* **INFORMATION PROVIDED**
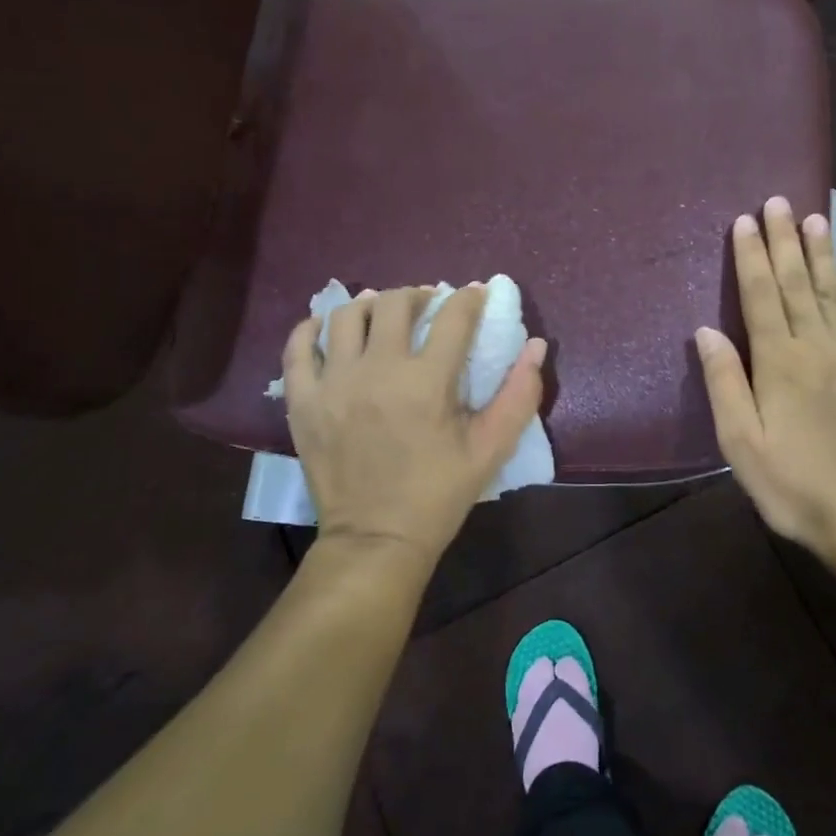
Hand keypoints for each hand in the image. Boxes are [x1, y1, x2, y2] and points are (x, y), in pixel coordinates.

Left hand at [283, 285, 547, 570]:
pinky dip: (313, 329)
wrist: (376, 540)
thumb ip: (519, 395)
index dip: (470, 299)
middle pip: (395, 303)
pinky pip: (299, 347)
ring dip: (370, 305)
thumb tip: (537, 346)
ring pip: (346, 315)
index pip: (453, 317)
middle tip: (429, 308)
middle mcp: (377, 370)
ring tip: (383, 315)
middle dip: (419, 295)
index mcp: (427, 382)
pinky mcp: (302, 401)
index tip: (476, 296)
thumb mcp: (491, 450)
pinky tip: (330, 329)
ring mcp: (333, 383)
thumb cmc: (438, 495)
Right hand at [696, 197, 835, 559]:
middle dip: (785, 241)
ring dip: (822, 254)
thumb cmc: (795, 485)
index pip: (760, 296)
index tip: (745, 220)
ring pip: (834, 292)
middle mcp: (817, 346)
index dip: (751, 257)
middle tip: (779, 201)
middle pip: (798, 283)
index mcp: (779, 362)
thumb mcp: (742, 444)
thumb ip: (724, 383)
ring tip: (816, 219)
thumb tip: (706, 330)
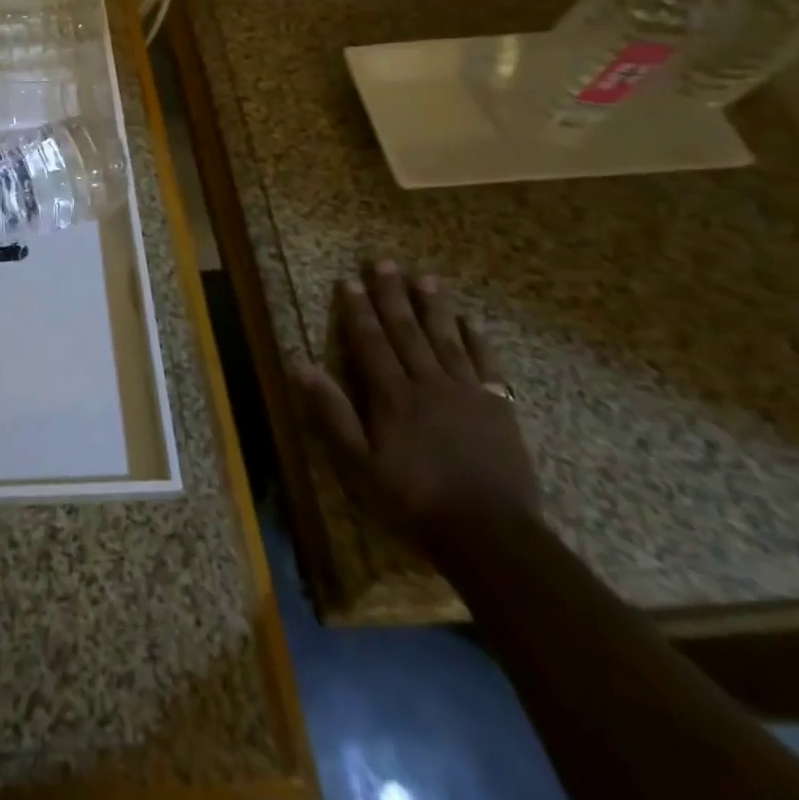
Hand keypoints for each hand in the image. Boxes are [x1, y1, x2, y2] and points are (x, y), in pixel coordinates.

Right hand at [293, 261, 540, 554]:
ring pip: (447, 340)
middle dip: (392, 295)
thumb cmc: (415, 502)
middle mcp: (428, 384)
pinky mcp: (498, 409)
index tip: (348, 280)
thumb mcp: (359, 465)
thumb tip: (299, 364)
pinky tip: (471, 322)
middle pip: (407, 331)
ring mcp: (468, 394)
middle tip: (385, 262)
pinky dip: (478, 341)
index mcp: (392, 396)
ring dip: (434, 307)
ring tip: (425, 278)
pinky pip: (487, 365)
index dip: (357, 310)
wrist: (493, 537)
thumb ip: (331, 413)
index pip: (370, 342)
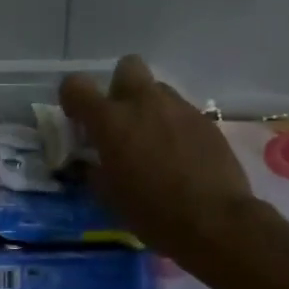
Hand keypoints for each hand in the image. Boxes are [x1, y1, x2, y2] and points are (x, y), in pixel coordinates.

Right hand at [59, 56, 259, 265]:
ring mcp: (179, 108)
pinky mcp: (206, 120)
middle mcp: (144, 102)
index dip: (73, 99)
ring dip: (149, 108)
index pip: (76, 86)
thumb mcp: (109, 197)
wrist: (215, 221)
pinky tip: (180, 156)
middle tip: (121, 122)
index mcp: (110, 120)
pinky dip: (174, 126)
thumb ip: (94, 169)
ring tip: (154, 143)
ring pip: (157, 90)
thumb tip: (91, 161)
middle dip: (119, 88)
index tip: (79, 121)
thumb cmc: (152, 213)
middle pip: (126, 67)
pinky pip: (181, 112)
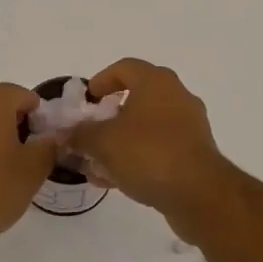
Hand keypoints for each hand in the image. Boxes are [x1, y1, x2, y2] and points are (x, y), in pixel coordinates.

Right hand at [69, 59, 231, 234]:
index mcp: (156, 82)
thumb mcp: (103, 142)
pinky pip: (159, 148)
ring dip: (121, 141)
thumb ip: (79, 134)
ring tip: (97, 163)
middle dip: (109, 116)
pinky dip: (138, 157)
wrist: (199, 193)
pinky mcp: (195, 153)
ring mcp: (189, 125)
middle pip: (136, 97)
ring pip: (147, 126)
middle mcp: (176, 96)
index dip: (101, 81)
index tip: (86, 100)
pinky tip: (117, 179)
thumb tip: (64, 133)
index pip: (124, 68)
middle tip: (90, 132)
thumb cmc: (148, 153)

...

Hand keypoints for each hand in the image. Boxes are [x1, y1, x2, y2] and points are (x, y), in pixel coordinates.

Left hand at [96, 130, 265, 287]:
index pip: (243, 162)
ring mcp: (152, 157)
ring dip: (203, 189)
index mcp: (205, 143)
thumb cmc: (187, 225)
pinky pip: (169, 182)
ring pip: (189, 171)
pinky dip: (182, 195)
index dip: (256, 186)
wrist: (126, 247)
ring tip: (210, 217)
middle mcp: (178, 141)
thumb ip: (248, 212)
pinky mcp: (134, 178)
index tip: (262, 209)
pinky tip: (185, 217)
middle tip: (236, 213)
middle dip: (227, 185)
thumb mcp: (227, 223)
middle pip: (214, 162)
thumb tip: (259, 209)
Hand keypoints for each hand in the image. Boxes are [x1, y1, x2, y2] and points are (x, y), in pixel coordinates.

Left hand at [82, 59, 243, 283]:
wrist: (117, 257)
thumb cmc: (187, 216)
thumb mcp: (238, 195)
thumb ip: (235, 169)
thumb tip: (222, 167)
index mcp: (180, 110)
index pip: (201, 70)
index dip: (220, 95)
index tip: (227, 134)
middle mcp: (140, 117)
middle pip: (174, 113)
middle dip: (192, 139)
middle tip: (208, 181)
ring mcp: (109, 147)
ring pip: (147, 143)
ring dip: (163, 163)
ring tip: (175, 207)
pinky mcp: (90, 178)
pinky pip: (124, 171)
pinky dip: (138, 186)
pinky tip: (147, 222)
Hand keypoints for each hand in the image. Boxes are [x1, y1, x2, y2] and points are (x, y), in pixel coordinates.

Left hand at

==

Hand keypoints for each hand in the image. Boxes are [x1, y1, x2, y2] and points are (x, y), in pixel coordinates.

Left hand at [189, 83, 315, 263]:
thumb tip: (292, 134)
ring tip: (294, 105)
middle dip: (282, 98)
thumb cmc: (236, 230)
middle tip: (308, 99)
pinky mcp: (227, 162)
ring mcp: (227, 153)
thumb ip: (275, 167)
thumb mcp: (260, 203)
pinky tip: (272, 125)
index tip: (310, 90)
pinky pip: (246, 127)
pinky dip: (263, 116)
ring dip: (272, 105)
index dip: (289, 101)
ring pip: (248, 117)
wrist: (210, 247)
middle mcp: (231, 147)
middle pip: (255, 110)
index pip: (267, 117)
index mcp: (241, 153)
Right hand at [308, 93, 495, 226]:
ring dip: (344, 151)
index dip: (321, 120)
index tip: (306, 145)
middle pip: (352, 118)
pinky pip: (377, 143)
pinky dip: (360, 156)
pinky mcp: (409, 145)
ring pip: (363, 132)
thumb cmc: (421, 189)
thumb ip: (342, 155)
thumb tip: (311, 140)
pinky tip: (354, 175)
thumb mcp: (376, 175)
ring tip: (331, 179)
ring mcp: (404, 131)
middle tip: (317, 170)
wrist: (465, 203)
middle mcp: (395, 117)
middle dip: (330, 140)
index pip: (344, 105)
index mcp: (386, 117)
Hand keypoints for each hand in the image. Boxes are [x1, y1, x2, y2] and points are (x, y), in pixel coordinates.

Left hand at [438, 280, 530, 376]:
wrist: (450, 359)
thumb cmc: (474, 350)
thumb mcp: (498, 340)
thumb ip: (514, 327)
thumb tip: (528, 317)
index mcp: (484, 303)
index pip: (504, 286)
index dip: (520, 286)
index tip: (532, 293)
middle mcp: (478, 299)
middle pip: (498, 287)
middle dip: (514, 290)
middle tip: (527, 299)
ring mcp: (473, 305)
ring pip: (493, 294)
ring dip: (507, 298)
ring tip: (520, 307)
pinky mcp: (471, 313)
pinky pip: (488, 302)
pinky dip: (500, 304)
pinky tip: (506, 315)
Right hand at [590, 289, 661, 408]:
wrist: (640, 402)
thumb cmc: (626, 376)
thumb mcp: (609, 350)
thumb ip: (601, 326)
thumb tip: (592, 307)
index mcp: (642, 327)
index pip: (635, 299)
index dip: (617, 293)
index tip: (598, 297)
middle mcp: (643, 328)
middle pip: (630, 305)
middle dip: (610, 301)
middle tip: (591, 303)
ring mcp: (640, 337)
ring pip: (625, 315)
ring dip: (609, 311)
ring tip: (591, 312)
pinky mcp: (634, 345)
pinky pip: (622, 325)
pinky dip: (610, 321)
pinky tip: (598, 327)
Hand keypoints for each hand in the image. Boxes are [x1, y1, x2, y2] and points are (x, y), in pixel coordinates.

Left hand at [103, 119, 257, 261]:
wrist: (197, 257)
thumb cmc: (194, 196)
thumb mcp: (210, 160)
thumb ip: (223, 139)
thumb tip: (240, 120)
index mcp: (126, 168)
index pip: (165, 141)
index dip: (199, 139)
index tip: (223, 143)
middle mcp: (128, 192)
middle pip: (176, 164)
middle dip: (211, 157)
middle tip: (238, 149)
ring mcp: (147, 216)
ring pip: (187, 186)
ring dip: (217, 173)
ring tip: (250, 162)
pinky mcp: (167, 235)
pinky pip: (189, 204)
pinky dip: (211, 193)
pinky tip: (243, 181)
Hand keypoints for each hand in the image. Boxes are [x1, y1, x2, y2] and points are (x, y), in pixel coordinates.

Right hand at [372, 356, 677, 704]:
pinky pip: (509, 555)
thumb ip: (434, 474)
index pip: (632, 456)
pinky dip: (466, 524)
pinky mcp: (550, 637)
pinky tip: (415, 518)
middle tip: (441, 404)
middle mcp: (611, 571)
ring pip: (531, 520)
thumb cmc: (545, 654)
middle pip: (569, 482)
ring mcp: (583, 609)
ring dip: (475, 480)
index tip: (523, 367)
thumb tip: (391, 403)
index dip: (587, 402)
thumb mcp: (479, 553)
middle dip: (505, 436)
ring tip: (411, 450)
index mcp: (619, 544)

* **BRIEF**
Look over the listing above. Pick out and copy every line that includes "Right".

* **ANSWER**
Right hand at [696, 197, 835, 559]:
Right hand at [293, 261, 540, 554]:
Right hand at [59, 56, 259, 265]:
Right hand at [69, 59, 231, 234]:
Right hand at [308, 93, 495, 226]:
Right hand at [590, 289, 661, 408]:
Right hand at [372, 356, 677, 704]:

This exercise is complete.